▸ What you will do:
A - Answer these questions about the passage on the winter hike:
(i) What was Ted's role on the trip?
(ii) Where did the group spend the night near the end of the trip?
(iii) Whom does the writer expect to catch up to in road races?
B - In the listing, quote everything from the line with "white plastic radiator at center is" to the line with "from the left?", including both of those lines. Omit the picture markers.

▸ Text passage:
══════════════════════════════

Near the end we hiked up a mountain, camped in handmade shelters for the night to put our winter survival skills to the test. Of all the beauty and wonder of that trip, one of the most indelible memories is Ted, the course coordinator, who seemed to us a “grizzled wilderness mountain guide“ but was in reality probably in his early 40s, trudging up the trail, like a machine. He was the living embodiment of the “I think I can” train or the  tortoise from the fable where it races the hare. He set out with a deliberate pace from the vans that never changed for the entirety of the hike to the summit, no matter how steep the slope or deep the snow. Us young pups took off into the snow and then exhausted ourselves. We’d rest and along would come Ted with his great big bushy beard and his mummy-like strides and gallumph past. We would gulp in more oxygen and take off after him, with our ears flopping behind us, once again too fast for our own good. Time and again it would happen, and each time Ted went about his business like he’d been hiking this snowy hill his whole life, which he had. It was enlightening and humiliating at the same time. Though we were too young and stupid to emulate him at the time, I can say in all truth that with every single road race I embody Ted’s philosophy, knowing that I’ll catch up to many of the younger runners who take off from the starting horn too fast.

══════════════════════════════

▸ Recorded information:
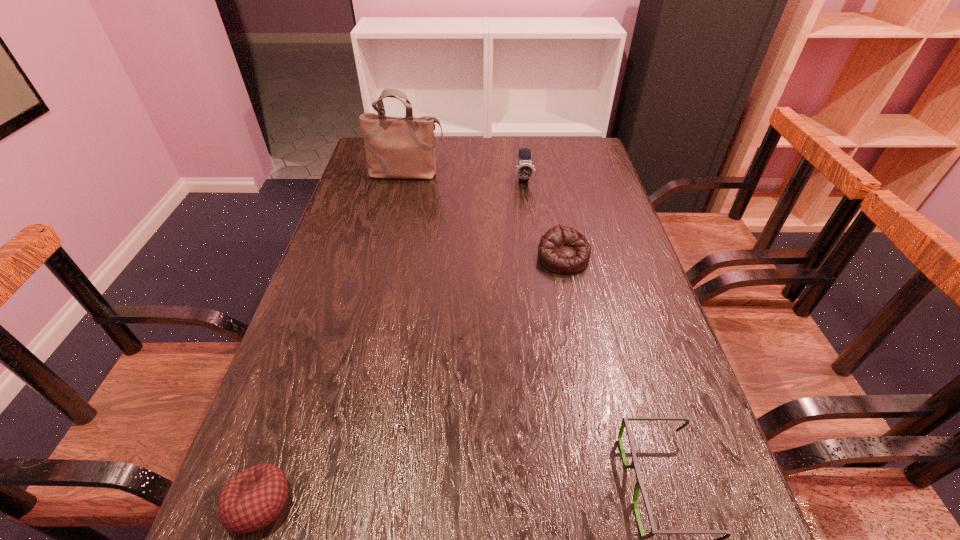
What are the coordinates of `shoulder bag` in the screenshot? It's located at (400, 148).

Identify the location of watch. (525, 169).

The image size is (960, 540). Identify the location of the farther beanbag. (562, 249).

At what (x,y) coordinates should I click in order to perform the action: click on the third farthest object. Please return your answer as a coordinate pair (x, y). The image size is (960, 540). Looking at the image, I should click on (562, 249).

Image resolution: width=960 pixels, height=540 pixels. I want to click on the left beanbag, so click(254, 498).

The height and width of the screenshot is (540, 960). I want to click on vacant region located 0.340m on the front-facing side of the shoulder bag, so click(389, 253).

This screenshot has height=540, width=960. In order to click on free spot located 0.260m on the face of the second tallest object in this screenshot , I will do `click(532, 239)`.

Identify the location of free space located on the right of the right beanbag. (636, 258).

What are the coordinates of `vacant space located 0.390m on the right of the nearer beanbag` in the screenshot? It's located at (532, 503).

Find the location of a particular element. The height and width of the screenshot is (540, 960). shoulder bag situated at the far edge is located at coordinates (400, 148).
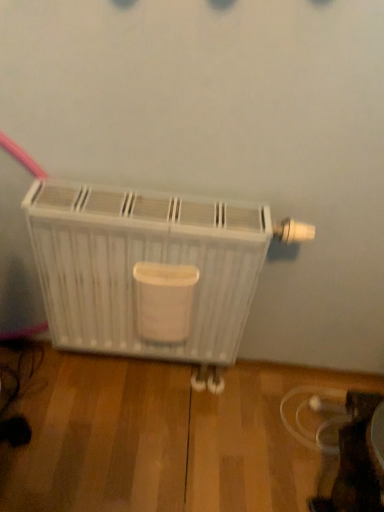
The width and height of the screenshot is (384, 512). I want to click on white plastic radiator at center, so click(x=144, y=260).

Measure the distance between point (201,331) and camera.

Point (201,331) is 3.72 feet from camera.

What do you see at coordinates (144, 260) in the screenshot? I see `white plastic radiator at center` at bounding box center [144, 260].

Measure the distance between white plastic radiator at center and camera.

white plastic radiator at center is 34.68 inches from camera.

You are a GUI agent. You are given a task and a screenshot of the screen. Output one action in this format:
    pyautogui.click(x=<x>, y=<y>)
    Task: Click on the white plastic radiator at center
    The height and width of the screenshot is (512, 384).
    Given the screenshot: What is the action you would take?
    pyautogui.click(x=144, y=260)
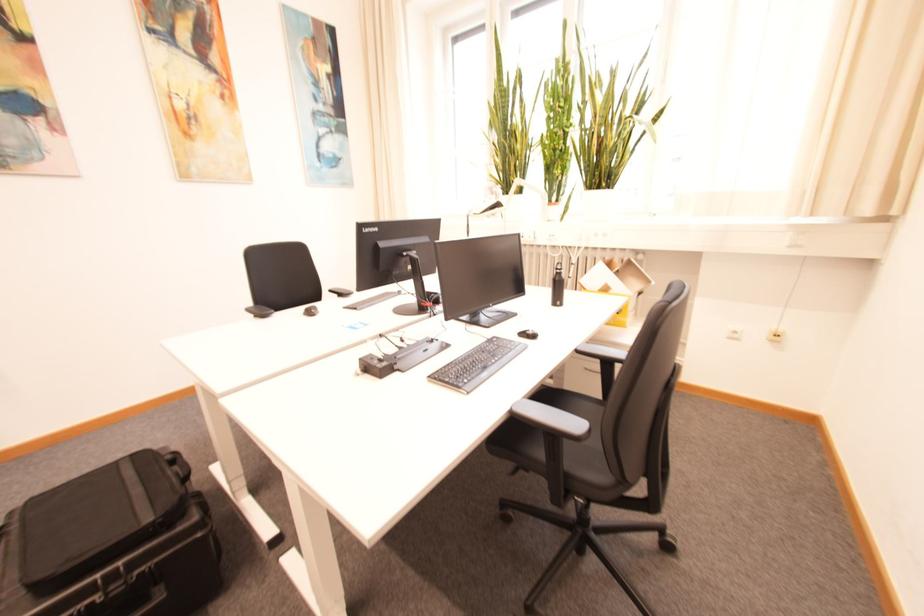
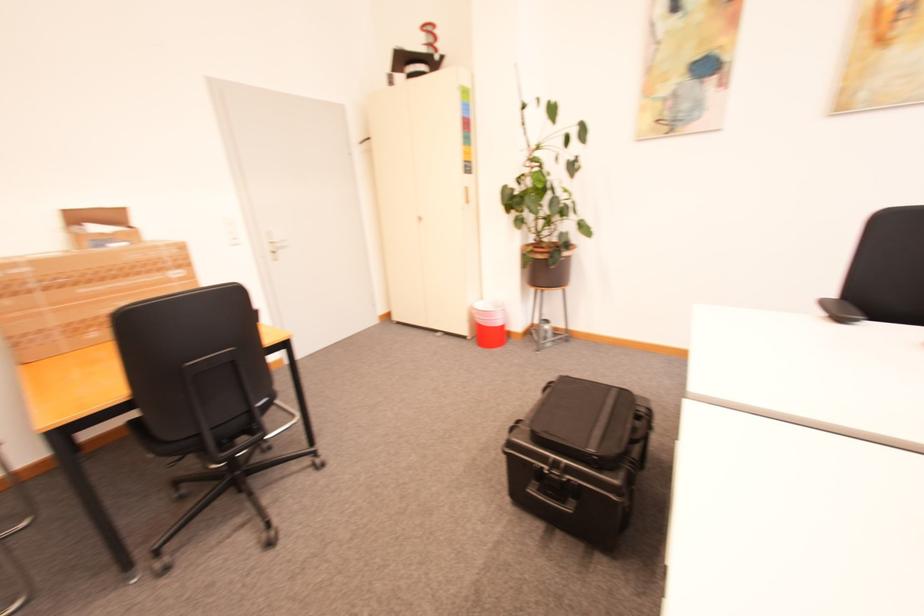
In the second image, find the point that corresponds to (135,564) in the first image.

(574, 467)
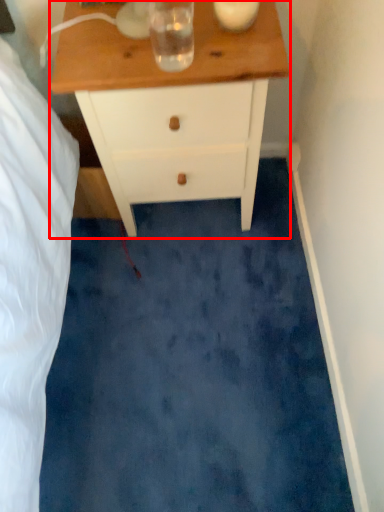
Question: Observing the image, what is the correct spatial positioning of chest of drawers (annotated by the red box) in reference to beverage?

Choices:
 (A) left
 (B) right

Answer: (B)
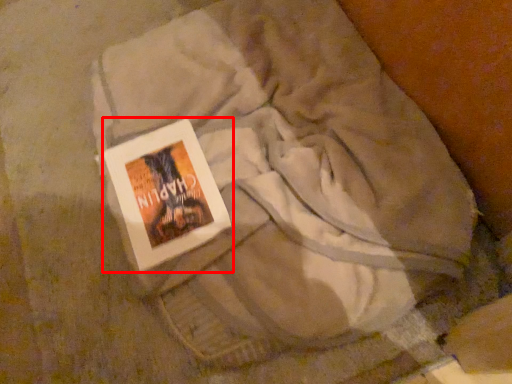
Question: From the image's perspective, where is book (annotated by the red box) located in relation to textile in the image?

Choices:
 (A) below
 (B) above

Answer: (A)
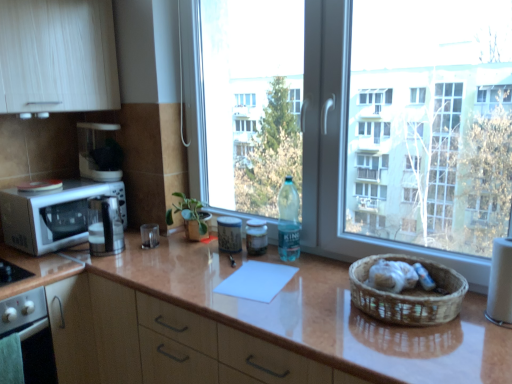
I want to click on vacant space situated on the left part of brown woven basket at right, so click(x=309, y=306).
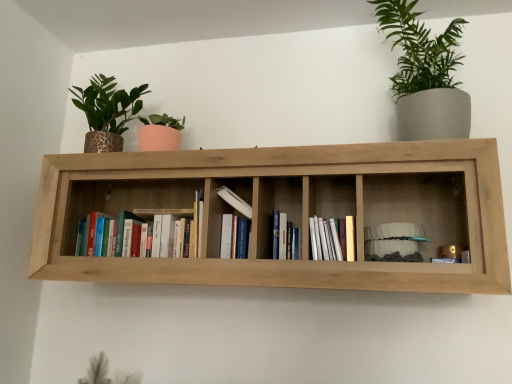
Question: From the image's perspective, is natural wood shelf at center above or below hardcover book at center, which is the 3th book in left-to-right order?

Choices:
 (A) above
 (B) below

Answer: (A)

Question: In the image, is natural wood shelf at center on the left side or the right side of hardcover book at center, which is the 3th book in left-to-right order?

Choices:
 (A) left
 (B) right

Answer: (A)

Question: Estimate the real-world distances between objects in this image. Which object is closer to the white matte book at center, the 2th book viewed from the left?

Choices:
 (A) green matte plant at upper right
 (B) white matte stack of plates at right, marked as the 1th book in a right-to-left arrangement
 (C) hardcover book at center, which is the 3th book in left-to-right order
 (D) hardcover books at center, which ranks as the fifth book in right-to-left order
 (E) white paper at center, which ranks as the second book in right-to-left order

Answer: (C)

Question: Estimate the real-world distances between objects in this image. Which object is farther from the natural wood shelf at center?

══════════════════════════════

▸ Responses per task:
A -
(i) Ted was the course coordinator.
(ii) They camped in handmade shelters on a mountain.
(iii) The writer expects to catch up to many of the younger runners who take off from the starting horn too fast.

B -
white plastic radiator at center is 34.68 inches from camera.

You are a GUI agent. You are given a task and a screenshot of the screen. Output one action in this format:
    pyautogui.click(x=<x>, y=<y>)
    Task: Click on the white plastic radiator at center
    The height and width of the screenshot is (512, 384).
    Given the screenshot: What is the action you would take?
    pyautogui.click(x=144, y=260)
In the second image, find the point that corresponds to (135,564) in the first image.

(574, 467)
Question: Observing the image, what is the correct spatial positioning of chest of drawers (annotated by the red box) in reference to beverage?

Choices:
 (A) left
 (B) right

Answer: (B)
Question: From the image's perspective, where is book (annotated by the red box) located in relation to textile in the image?

Choices:
 (A) below
 (B) above

Answer: (A)
I want to click on vacant space situated on the left part of brown woven basket at right, so click(x=309, y=306).
Question: From the image's perspective, is natural wood shelf at center above or below hardcover book at center, which is the 3th book in left-to-right order?

Choices:
 (A) above
 (B) below

Answer: (A)

Question: In the image, is natural wood shelf at center on the left side or the right side of hardcover book at center, which is the 3th book in left-to-right order?

Choices:
 (A) left
 (B) right

Answer: (A)

Question: Estimate the real-world distances between objects in this image. Which object is closer to the white matte book at center, the 2th book viewed from the left?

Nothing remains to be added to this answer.